El último caso que voy a mencionar es autóctono. Hace pocos días, el escritor Hernán Casciari se despachó en una entrevista con la siguiente declaración: “… yo no creo en la literatura. Ni mucho menos que se lea… Hay mucha gente haciendo fuerza para que los chicos lean… decirle a un chico de 7, 8 años, que tiene que estar tres o cuatro horas mirando para abajo con todos sus sentidos en una sola cosa que es un papel con tinta… pobrecito, cómo le vas a hacer eso a un chico…” No sé si Casciari dijo esto para hacerse el copado o el moderno, si realmente piensa así o si fue una estrategia comercial para que todos hablen de él.
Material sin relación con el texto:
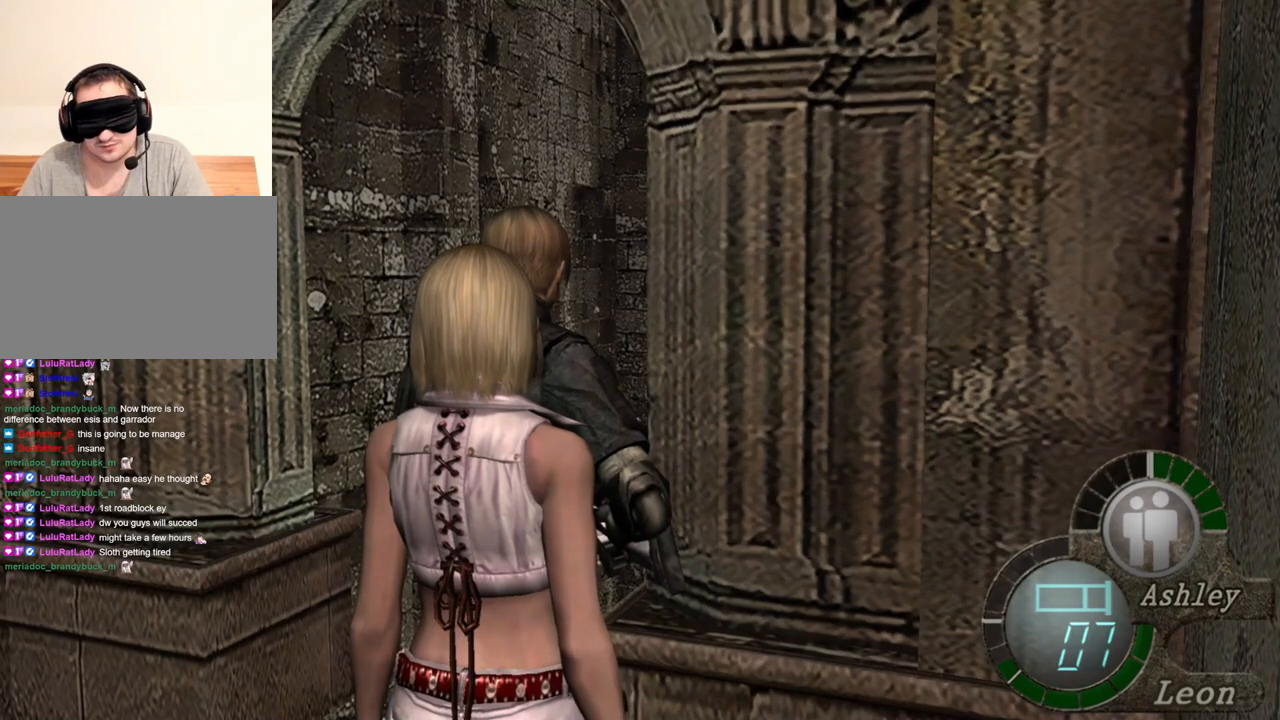
{"keys": ["shift"], "mouse": [], "events": [[350, "shift", "down"]]}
Poco me importan sus motivaciones. Por mi parte, me niego rotundamente a aplaudir y seguir el modelo de la estupidez.

Leer es una forma de cuestionarnos, de despertar — como lo hizo Guy en la novela—, de zafarnos de ese “sólido e inconmovible ganado de la mayoría… ¡la terrible tiranía de la mayoría! ...”. 

Leer es una forma de cuestionarnos, de despertar — como lo hizo Guy en la novela—, de zafarnos de ese “sólido e inconmovible ganado de la mayoría… ¡la terrible tiranía de la mayoría! ...”. 

 “Un libro es un arma cargada”, dice Bradbury. Y sobre el fuego, ese que debemos sortear cada vez más para acercarnos a los libros, escribe: “Su verdadera belleza es que destruye responsabilidades y consecuencias. Si un problema se hace excesivamente pesado, al fuego con él.”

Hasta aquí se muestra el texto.